Texas state lawmakers discuss new vaping, e-cigarette restrictions

It was the first meeting of the state Senate Health and Human Services Committee since health incidents linked to vaping began to emerge.

"How are we starting to tell people this is a health crisis and you need to wrestle with that,” said state Sen. Lois Kolkhorst (R-Brenham).

The committee was told the use of e-cigarettes is growing despite people getting sick.

"So without a serious response the crisis in Texas I believe will only grow more severe,” said Dr. Steven Kelder with the University of Texas School of Public Health

New programs to combat the problem were discussed, like the one Texas State student Kellen Kruk promotes.

"I always try to remind them it’s not safer. You can jump off a 100-story building and a 30-story building and the result is the same,” said Kruk. 

Eric Mullens, a high school principal from Hempstead, testified they created a successful anti-vaping initiative, but he warned students still get hooked.

"No one seems to know what the ingredients are, it’s like giving a kid a smoothie, and saying drink this, you don’t know what’s in it. So of use be truthful and be honest what’s in the devices and also talk about the effects it could have,” said Mullens.

A pocketbook campaign was also suggested.

"We've got to look at increasing the excise taxes, it is shown over again youth are the most price-sensitive to everything,” said Dr. Jay Maddock with the Texas A&M Department of Environmental & Occupational Health.

Representatives from the vaping industry were at the hearing. There is agreement banning sales to minors, but a total ban, according to Create a Cig owner Justin Suriff, could simply end up helping the black market linked to several of the lung illness cases.

"I might say we can get parents to regulate, when does it come to fining children or under-aged people that are vaping, or the parents if they are under 18, fining them, requiring parents to be parents,” said Suriff.

Schell Hammel with Smoke Free Alternative Trade Association suggested the solution would be a simple one. 

"The FDA data is showing the majority of these individuals, youth individuals are getting these form convenience stores and general stores, therefore we could make a huge impact, overnight, by just moving these flavored products into 21-and-over shops,” said Hammel.
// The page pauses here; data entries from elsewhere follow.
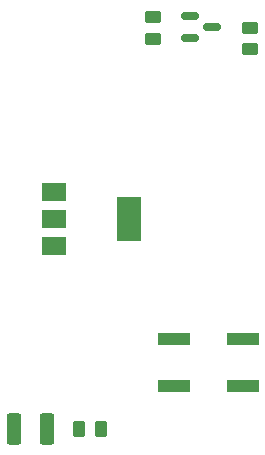
<source format=gbr>
%TF.GenerationSoftware,KiCad,Pcbnew,7.0.9-7.0.9~ubuntu20.04.1*%
%TF.CreationDate,2024-01-05T14:18:08+00:00*%
%TF.ProjectId,ESP01LEDDriver,45535030-314c-4454-9444-72697665722e,rev?*%
%TF.SameCoordinates,Original*%
%TF.FileFunction,Paste,Top*%
%TF.FilePolarity,Positive*%
%FSLAX46Y46*%
G04 Gerber Fmt 4.6, Leading zero omitted, Abs format (unit mm)*
G04 Created by KiCad (PCBNEW 7.0.9-7.0.9~ubuntu20.04.1) date 2024-01-05 14:18:08*
%MOMM*%
%LPD*%
G01*
G04 APERTURE LIST*
G04 Aperture macros list*
%AMRoundRect*
0 Rectangle with rounded corners*
0 $1 Rounding radius*
0 $2 $3 $4 $5 $6 $7 $8 $9 X,Y pos of 4 corners*
0 Add a 4 corners polygon primitive as box body*
4,1,4,$2,$3,$4,$5,$6,$7,$8,$9,$2,$3,0*
0 Add four circle primitives for the rounded corners*
1,1,$1+$1,$2,$3*
1,1,$1+$1,$4,$5*
1,1,$1+$1,$6,$7*
1,1,$1+$1,$8,$9*
0 Add four rect primitives between the rounded corners*
20,1,$1+$1,$2,$3,$4,$5,0*
20,1,$1+$1,$4,$5,$6,$7,0*
20,1,$1+$1,$6,$7,$8,$9,0*
20,1,$1+$1,$8,$9,$2,$3,0*%
G04 Aperture macros list end*
%ADD10RoundRect,0.250000X-0.262500X-0.450000X0.262500X-0.450000X0.262500X0.450000X-0.262500X0.450000X0*%
%ADD11RoundRect,0.150000X-0.587500X-0.150000X0.587500X-0.150000X0.587500X0.150000X-0.587500X0.150000X0*%
%ADD12RoundRect,0.250000X0.450000X-0.262500X0.450000X0.262500X-0.450000X0.262500X-0.450000X-0.262500X0*%
%ADD13R,2.800000X1.000000*%
%ADD14RoundRect,0.250000X0.375000X1.075000X-0.375000X1.075000X-0.375000X-1.075000X0.375000X-1.075000X0*%
%ADD15RoundRect,0.250000X-0.450000X0.262500X-0.450000X-0.262500X0.450000X-0.262500X0.450000X0.262500X0*%
%ADD16R,2.000000X1.500000*%
%ADD17R,2.000000X3.800000*%
G04 APERTURE END LIST*
D10*
%TO.C,R3*%
X36422500Y-59690000D03*
X38247500Y-59690000D03*
%TD*%
D11*
%TO.C,Q1*%
X45783500Y-24765000D03*
X45783500Y-26665000D03*
X47658500Y-25715000D03*
%TD*%
D12*
%TO.C,R2*%
X50863500Y-27582500D03*
X50863500Y-25757500D03*
%TD*%
D13*
%TO.C,SW1*%
X44450000Y-52070000D03*
X50250000Y-52070000D03*
X44450000Y-56070000D03*
X50250000Y-56070000D03*
%TD*%
D14*
%TO.C,D1*%
X33655000Y-59690000D03*
X30855000Y-59690000D03*
%TD*%
D15*
%TO.C,R1*%
X42608500Y-24845000D03*
X42608500Y-26670000D03*
%TD*%
D16*
%TO.C,U1*%
X34275000Y-39650000D03*
X34275000Y-41950000D03*
D17*
X40575000Y-41950000D03*
D16*
X34275000Y-44250000D03*
%TD*%
M02*

</source>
Enforcement, however, is a problem. The committee was told that retailers who sell e-cigarettes only need a sales tax permit from the state comptroller. State Sen. Nathan Johnson (D-Dallas) questioned Joshua Thigpen with the Comptroller's Tobacco Tax Office about the enforcement gap.
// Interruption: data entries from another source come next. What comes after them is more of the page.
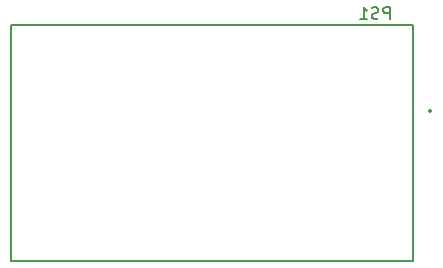
<source format=gbr>
%TF.GenerationSoftware,KiCad,Pcbnew,7.0.7*%
%TF.CreationDate,2025-10-27T22:40:16+01:00*%
%TF.ProjectId,pcb1,70636231-2e6b-4696-9361-645f70636258,rev?*%
%TF.SameCoordinates,Original*%
%TF.FileFunction,Legend,Bot*%
%TF.FilePolarity,Positive*%
%FSLAX46Y46*%
G04 Gerber Fmt 4.6, Leading zero omitted, Abs format (unit mm)*
G04 Created by KiCad (PCBNEW 7.0.7) date 2025-10-27 22:40:16*
%MOMM*%
%LPD*%
G01*
G04 APERTURE LIST*
%ADD10C,0.150000*%
%ADD11C,0.127000*%
%ADD12C,0.200000*%
G04 APERTURE END LIST*
D10*
X222531685Y-96419819D02*
X222531685Y-95419819D01*
X222531685Y-95419819D02*
X222150733Y-95419819D01*
X222150733Y-95419819D02*
X222055495Y-95467438D01*
X222055495Y-95467438D02*
X222007876Y-95515057D01*
X222007876Y-95515057D02*
X221960257Y-95610295D01*
X221960257Y-95610295D02*
X221960257Y-95753152D01*
X221960257Y-95753152D02*
X222007876Y-95848390D01*
X222007876Y-95848390D02*
X222055495Y-95896009D01*
X222055495Y-95896009D02*
X222150733Y-95943628D01*
X222150733Y-95943628D02*
X222531685Y-95943628D01*
X221579304Y-96372200D02*
X221436447Y-96419819D01*
X221436447Y-96419819D02*
X221198352Y-96419819D01*
X221198352Y-96419819D02*
X221103114Y-96372200D01*
X221103114Y-96372200D02*
X221055495Y-96324580D01*
X221055495Y-96324580D02*
X221007876Y-96229342D01*
X221007876Y-96229342D02*
X221007876Y-96134104D01*
X221007876Y-96134104D02*
X221055495Y-96038866D01*
X221055495Y-96038866D02*
X221103114Y-95991247D01*
X221103114Y-95991247D02*
X221198352Y-95943628D01*
X221198352Y-95943628D02*
X221388828Y-95896009D01*
X221388828Y-95896009D02*
X221484066Y-95848390D01*
X221484066Y-95848390D02*
X221531685Y-95800771D01*
X221531685Y-95800771D02*
X221579304Y-95705533D01*
X221579304Y-95705533D02*
X221579304Y-95610295D01*
X221579304Y-95610295D02*
X221531685Y-95515057D01*
X221531685Y-95515057D02*
X221484066Y-95467438D01*
X221484066Y-95467438D02*
X221388828Y-95419819D01*
X221388828Y-95419819D02*
X221150733Y-95419819D01*
X221150733Y-95419819D02*
X221007876Y-95467438D01*
X220055495Y-96419819D02*
X220626923Y-96419819D01*
X220341209Y-96419819D02*
X220341209Y-95419819D01*
X220341209Y-95419819D02*
X220436447Y-95562676D01*
X220436447Y-95562676D02*
X220531685Y-95657914D01*
X220531685Y-95657914D02*
X220626923Y-95705533D01*
D11*
%TO.C,PS1*%
X224492400Y-116900000D02*
X190492400Y-116900000D01*
X224492400Y-96900000D02*
X224492400Y-116900000D01*
X190492400Y-116900000D02*
X190492400Y-96900000D01*
X190492400Y-96900000D02*
X224492400Y-96900000D01*
D12*
X226042600Y-104200000D02*
G75*
G03*
X226042600Y-104200000I-100000J0D01*
G01*
%TD*%
M02*

</source>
“No such thing for vape? Which makes it difficult for you to identify which shops are selling vapes to minors, correct?” asked Johnson.

Thigpen, in agreeing with Johnson’s assessment, also told the committee that enforcement officers typically have to do an internet word search to help locate retailers selling vaping products. The possibility of adding more compliance officers or giving additional authority to TABC was discussed as a way to beef up enforcement.